A bruised toenail, medically termed a subungual hematoma, is a common injury resulting from trauma that causes blood to pool beneath the nail plate. This occurs when small blood vessels in the nail bed rupture, leading to an accumulation of blood in the confined space between the nail and the underlying soft tissue. Subungual hematomas are common in both athletes and the general population due to the toes’ vulnerability to impact and repetitive stress. The resulting discoloration and throbbing pain are direct consequences of this internal bleeding and pressure build-up.
Identifying the Visual Signs of a Bruised Toenail
The appearance of a bruised toenail is characterized by discoloration directly beneath the nail plate. Immediately following the injury, the pooled blood typically presents as a red or purplish patch. As the blood clots, the color progresses to darker shades, often turning dark blue, brown, or black over the next few days or weeks.
This discoloration can manifest as a blotchy mark, a thin streak, or cover the entire nail bed, depending on the trauma’s severity and location. A distinguishing characteristic of a subungual hematoma is that the dark spot is fixed; the color does not change when pressure is applied to the nail surface. The trapped blood remains visible until the nail grows out because it is physically locked between the nail and the underlying tissue.

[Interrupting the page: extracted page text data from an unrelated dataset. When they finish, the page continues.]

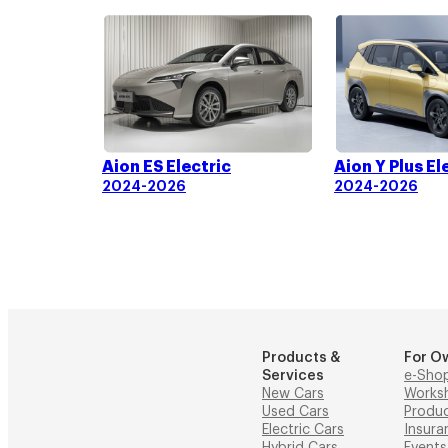
Aion ES Electric
Aion Y Plus El
2024-2026
2024-2026
Products &
For O
Services
e-Sho
New Cars
Works
Used Cars
Produ
Electric Cars
Insura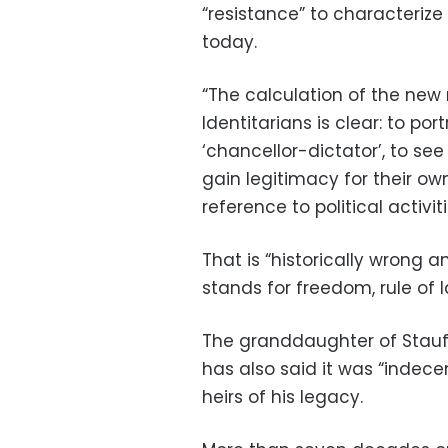
“resistance” to characterize
today.
“The calculation of the new
Identitarians is clear: to po
‘chancellor-dictator’, to see
gain legitimacy for their own
reference to political activit
That is “historically wrong 
stands for freedom, rule of 
The granddaughter of Stauf
has also said it was “indecen
heirs of his legacy.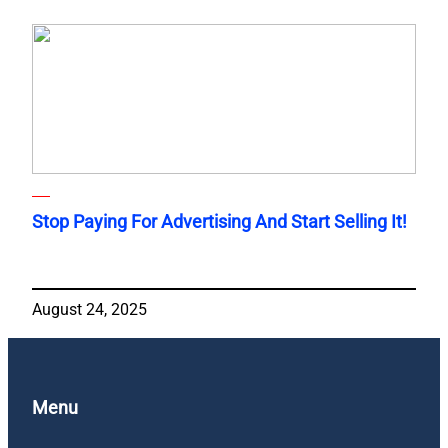
Stop Paying For Advertising And Start Selling It!
August 24, 2025
Menu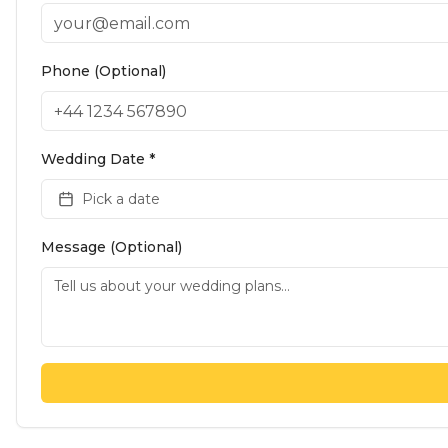
Phone (Optional)
Wedding Date *
Pick a date
Message (Optional)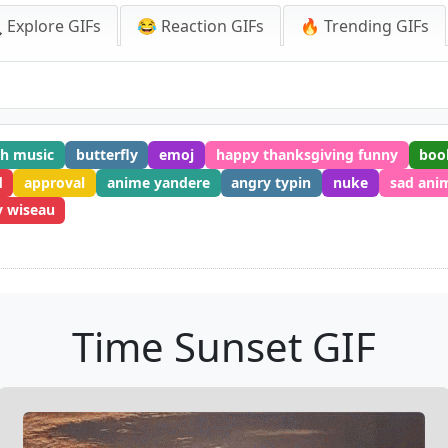
 Explore GIFs
😂 Reaction GIFs
🔥 Trending GIFs
th music
butterfly
emoj
happy thanksgiving funny
boo
d
approval
anime yandere
angry typin
nuke
sad ani
 wiseau
Time Sunset GIF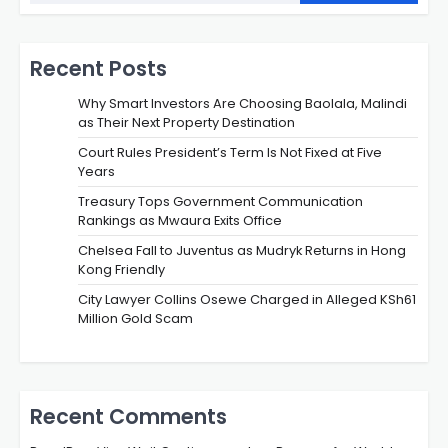
Recent Posts
Why Smart Investors Are Choosing Baolala, Malindi
as Their Next Property Destination
Court Rules President’s Term Is Not Fixed at Five
Years
Treasury Tops Government Communication
Rankings as Mwaura Exits Office
Chelsea Fall to Juventus as Mudryk Returns in Hong
Kong Friendly
City Lawyer Collins Osewe Charged in Alleged KSh61
Million Gold Scam
Recent Comments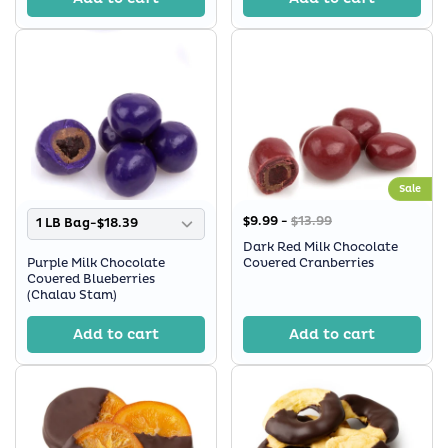
Sale
$9.99 -
$13.99
1 LB Bag-$18.39
Dark Red Milk Chocolate
Purple Milk Chocolate
Covered Cranberries
Covered Blueberries
(Chalav Stam)
Add to cart
Add to cart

Mechanisms of Injury: How Subungual Hematomas Form
Subungual hematomas form when force is applied to the toenail, causing blood vessels in the nail bed to break. This trauma is categorized into two primary mechanisms: acute trauma and repetitive microtrauma.
Acute Trauma
Acute trauma involves a sudden, severe impact, such as stubbing a toe, dropping a heavy item on the foot, or a crush injury. This typically results in immediate, intense pain due to the rapid pooling of blood and subsequent pressure on the nail bed nerves.
Repetitive Microtrauma
Repetitive microtrauma involves continuous, low-level stress repeated over time. This is common in long-distance runners or hikers whose toes repeatedly strike the front of ill-fitting footwear. This mechanism causes gradual injury to the vessels, meaning discoloration and pain develop more slowly.

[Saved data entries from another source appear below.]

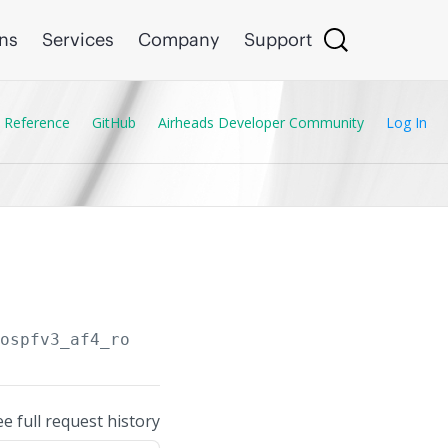
ons
Services
Company
Support
 Reference
GitHub
Airheads Developer Community
Log In
/ospfv3_af4_routers
ee full request history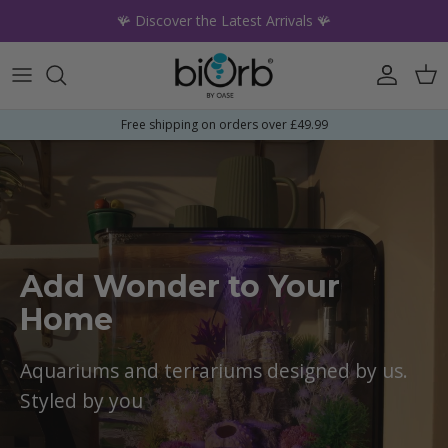
Skip to content
🪸 Discover the Latest Arrivals 🪸
Account
Car
Free shipping on orders over £49.99
Add Wonder to Your
Home
Aquariums and terrariums designed by us.
Styled by you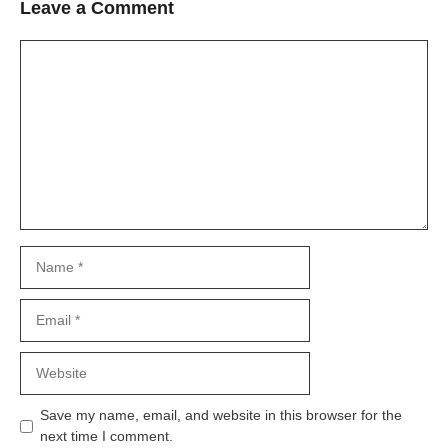
Leave a Comment
Comment
Name
Email
Website
Save my name, email, and website in this browser for the
next time I comment.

Immediate Care and Critical Warning Signs
For a minor bruised toenail, immediate self-care helps manage symptoms and reduce swelling. The R.I.C.E. protocol (Rest, Ice, Compression, and Elevation) is recommended to limit bleeding and swelling in the initial hours following the injury. Applying a cold compress wrapped in a cloth can help numb the area and reduce inflammation. Over-the-counter pain relievers can also alleviate discomfort and throbbing pain.
Professional medical attention is needed if certain warning signs appear. Severe, throbbing pain that does not improve with home care suggests significant pressure from the trapped blood. This pressure may require draining by a healthcare provider in a sterile procedure called trephination. Other signs include infection, such as increasing redness, warmth, pus draining from under the nail, or a fever. Evaluation is also necessary if the bruise covers more than half of the nail surface or if an underlying toe bone fracture is suspected.
The Long-Term Process of Nail Resolution
The discolored section of a bruised toenail must grow out with the nail plate. The resolution of a subungual hematoma depends on the toenail’s natural, slow growth cycle. Since toenails grow at an average rate of about one millimeter per month, the process can take six to twelve months for the entire nail to be replaced.
As the nail grows, the dark patch slowly migrates toward the tip of the toe until it can be trimmed away. If the initial trauma was significant, the pressure from the hematoma may cause the nail to loosen and detach partially or completely from the nail bed, a condition known as onycholysis. If the nail is shed, a new, healthy nail typically grows in its place from the nail matrix.